→ **Entries supplied**
# # # # # # #

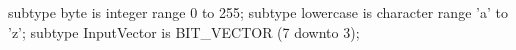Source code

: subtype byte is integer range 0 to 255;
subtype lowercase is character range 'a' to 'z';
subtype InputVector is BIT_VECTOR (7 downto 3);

# # # # # # #

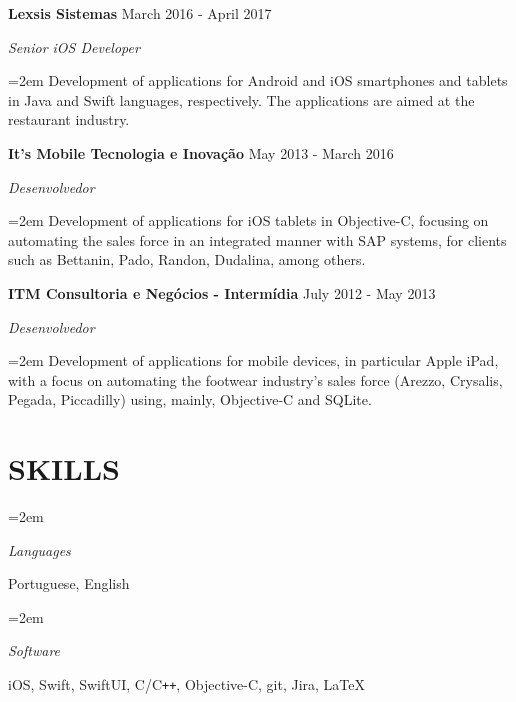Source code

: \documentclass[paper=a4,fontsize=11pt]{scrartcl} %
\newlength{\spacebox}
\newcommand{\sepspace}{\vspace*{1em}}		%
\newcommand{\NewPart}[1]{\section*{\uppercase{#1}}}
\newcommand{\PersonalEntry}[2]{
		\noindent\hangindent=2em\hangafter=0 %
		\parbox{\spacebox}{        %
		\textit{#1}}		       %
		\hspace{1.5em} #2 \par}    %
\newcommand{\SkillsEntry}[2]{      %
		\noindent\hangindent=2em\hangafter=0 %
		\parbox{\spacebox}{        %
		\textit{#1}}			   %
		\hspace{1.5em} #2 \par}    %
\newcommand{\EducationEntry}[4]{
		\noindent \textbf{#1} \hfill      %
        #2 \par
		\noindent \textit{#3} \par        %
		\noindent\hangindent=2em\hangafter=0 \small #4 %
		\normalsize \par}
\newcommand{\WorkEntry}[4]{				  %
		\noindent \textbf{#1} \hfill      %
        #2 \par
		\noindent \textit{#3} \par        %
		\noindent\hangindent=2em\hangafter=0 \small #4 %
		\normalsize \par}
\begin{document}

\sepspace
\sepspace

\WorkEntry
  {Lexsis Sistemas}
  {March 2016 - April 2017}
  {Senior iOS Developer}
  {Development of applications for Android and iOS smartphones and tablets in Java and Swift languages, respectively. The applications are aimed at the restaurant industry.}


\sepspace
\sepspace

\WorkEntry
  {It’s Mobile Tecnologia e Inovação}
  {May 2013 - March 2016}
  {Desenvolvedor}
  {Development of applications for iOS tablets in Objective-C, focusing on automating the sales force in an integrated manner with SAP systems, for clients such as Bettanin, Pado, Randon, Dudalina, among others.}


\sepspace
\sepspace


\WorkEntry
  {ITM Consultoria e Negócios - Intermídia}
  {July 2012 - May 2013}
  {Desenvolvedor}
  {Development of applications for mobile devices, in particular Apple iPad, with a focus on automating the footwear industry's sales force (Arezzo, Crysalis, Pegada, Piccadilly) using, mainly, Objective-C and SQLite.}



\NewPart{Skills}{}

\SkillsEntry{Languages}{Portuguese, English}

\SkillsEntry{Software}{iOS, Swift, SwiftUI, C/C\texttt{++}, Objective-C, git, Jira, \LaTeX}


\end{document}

# # # # # # #

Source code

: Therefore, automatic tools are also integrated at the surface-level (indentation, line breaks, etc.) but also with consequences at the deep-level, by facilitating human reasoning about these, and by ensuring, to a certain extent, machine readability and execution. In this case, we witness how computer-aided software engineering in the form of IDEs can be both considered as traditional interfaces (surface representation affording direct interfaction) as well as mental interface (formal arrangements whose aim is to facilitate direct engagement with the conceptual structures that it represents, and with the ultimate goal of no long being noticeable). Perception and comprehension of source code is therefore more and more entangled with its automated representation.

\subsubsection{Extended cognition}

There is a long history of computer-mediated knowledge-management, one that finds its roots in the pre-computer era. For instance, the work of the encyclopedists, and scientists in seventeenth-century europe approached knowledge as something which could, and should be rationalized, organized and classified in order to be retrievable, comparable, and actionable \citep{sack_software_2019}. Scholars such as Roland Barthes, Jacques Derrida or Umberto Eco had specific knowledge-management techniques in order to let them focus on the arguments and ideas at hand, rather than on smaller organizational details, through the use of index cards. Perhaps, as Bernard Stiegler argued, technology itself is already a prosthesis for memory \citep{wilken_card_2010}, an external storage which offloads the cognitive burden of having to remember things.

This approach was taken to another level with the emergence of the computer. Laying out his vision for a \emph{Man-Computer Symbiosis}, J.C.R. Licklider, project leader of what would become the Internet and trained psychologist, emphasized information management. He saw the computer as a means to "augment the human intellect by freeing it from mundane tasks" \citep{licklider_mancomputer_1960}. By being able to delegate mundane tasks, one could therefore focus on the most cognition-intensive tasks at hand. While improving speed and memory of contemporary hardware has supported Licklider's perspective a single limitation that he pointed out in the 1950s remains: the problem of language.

# # # # # # #

Wherever "textit" occurs in the records above, copy the line it sits in.

→ **Reply**
		\textit{#1}}		       %
		\textit{#1}}			   %
		\noindent \textit{#3} \par        %
		\noindent \textit{#3} \par        %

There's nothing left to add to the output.